(Extracted material):

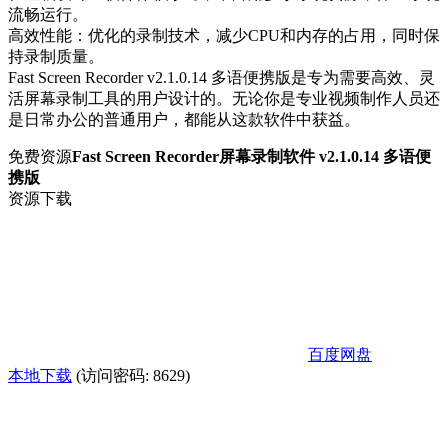
流畅运行。
高效性能：优化的录制技术，减少CPU和内存的占用，同时保
持录制质量。
Fast Screen Recorder v2.1.0.14 多语便携版是专为需要高效、灵
活屏幕录制工具的用户设计的。无论你是专业视频制作人员还
是日常办公的普通用户，都能从这款软件中获益。
免费资源
Fast Screen Recorder屏幕录制软件 v2.1.0.14 多语便
携版
资源下载
百度网盘
本地下载
(访问密码: 8629)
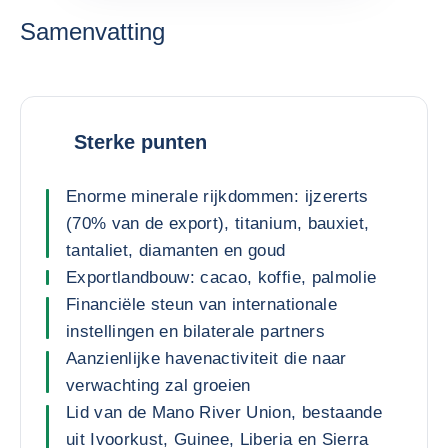
Samenvatting
Sterke punten
Enorme minerale rijkdommen: ijzererts
(70% van de export), titanium, bauxiet,
tantaliet, diamanten en goud
Exportlandbouw: cacao, koffie, palmolie
Financiële steun van internationale
instellingen en bilaterale partners
Aanzienlijke havenactiviteit die naar
verwachting zal groeien
Lid van de Mano River Union, bestaande
uit Ivoorkust, Guinee, Liberia en Sierra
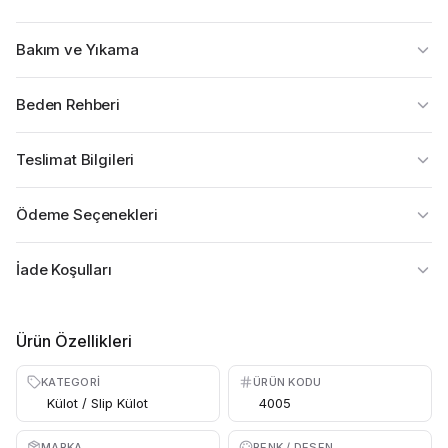
Bakım ve Yıkama
Beden Rehberi
Teslimat Bilgileri
Ödeme Seçenekleri
İade Koşulları
Ürün Özellikleri
KATEGORI
ÜRÜN KODU
Külot / Slip Külot
4005
MARKA
RENK / DESEN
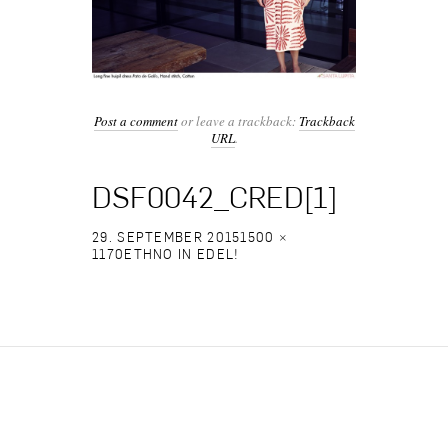
Post a comment
or leave a trackback:
Trackback
URL
.
DSF0042_CRED[1]
29. SEPTEMBER 2015
1500 ×
1170
ETHNO IN EDEL!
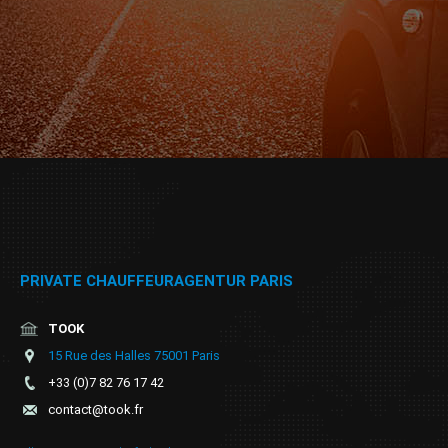
PRIVATE CHAUFFEURAGENTUR PARIS
TOOK
15 Rue des Halles 75001 Paris
+33 (0)7 82 76 17 42
contact@took.fr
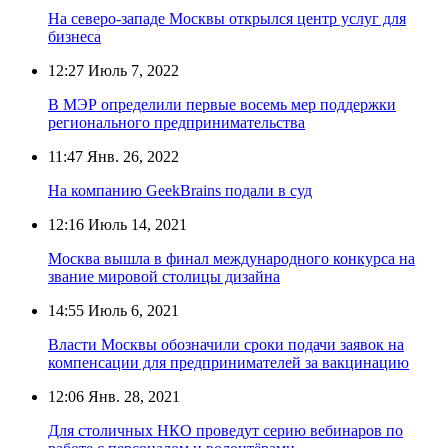
На северо-западе Москвы открылся центр услуг для
бизнеса
12:27
Июль 7, 2022
В МЭР определили первые восемь мер поддержки
регионального предпринимательства
11:47
Янв. 26, 2022
На компанию GeekBrains подали в суд
12:16
Июль 14, 2021
Москва вышла в финал международного конкурса на
звание мировой столицы дизайна
14:55
Июль 6, 2021
Власти Москвы обозначили сроки подачи заявок на
компенсации для предпринимателей за вакцинацию
12:06
Янв. 28, 2021
Для столичных НКО проведут серию вебинаров по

(Instruction):
Copy out the text of all the entries above word for word, leaving out the pictures.

(Reply to the task):
流畅运行。
高效性能：优化的录制技术，减少CPU和内存的占用，同时保
持录制质量。
Fast Screen Recorder v2.1.0.14 多语便携版是专为需要高效、灵
活屏幕录制工具的用户设计的。无论你是专业视频制作人员还
是日常办公的普通用户，都能从这款软件中获益。
免费资源
Fast Screen Recorder屏幕录制软件 v2.1.0.14 多语便
携版
资源下载
百度网盘
本地下载
(访问密码: 8629)
Samenvatting
Sterke punten
Enorme minerale rijkdommen: ijzererts
(70% van de export), titanium, bauxiet,
tantaliet, diamanten en goud
Exportlandbouw: cacao, koffie, palmolie
Financiële steun van internationale
instellingen en bilaterale partners
Aanzienlijke havenactiviteit die naar
verwachting zal groeien
Lid van de Mano River Union, bestaande
uit Ivoorkust, Guinee, Liberia en Sierra
Bakım ve Yıkama
Beden Rehberi
Teslimat Bilgileri
Ödeme Seçenekleri
İade Koşulları
Ürün Özellikleri
KATEGORI
ÜRÜN KODU
Külot / Slip Külot
4005
MARKA
RENK / DESEN
Post a comment
or leave a trackback:
Trackback
URL
.
DSF0042_CRED[1]
29. SEPTEMBER 2015
1500 ×
1170
ETHNO IN EDEL!
PRIVATE CHAUFFEURAGENTUR PARIS
TOOK
15 Rue des Halles 75001 Paris
+33 (0)7 82 76 17 42
contact@took.fr
На северо-западе Москвы открылся центр услуг для
бизнеса
12:27
Июль 7, 2022
В МЭР определили первые восемь мер поддержки
регионального предпринимательства
11:47
Янв. 26, 2022
На компанию GeekBrains подали в суд
12:16
Июль 14, 2021
Москва вышла в финал международного конкурса на
звание мировой столицы дизайна
14:55
Июль 6, 2021
Власти Москвы обозначили сроки подачи заявок на
компенсации для предпринимателей за вакцинацию
12:06
Янв. 28, 2021
Для столичных НКО проведут серию вебинаров по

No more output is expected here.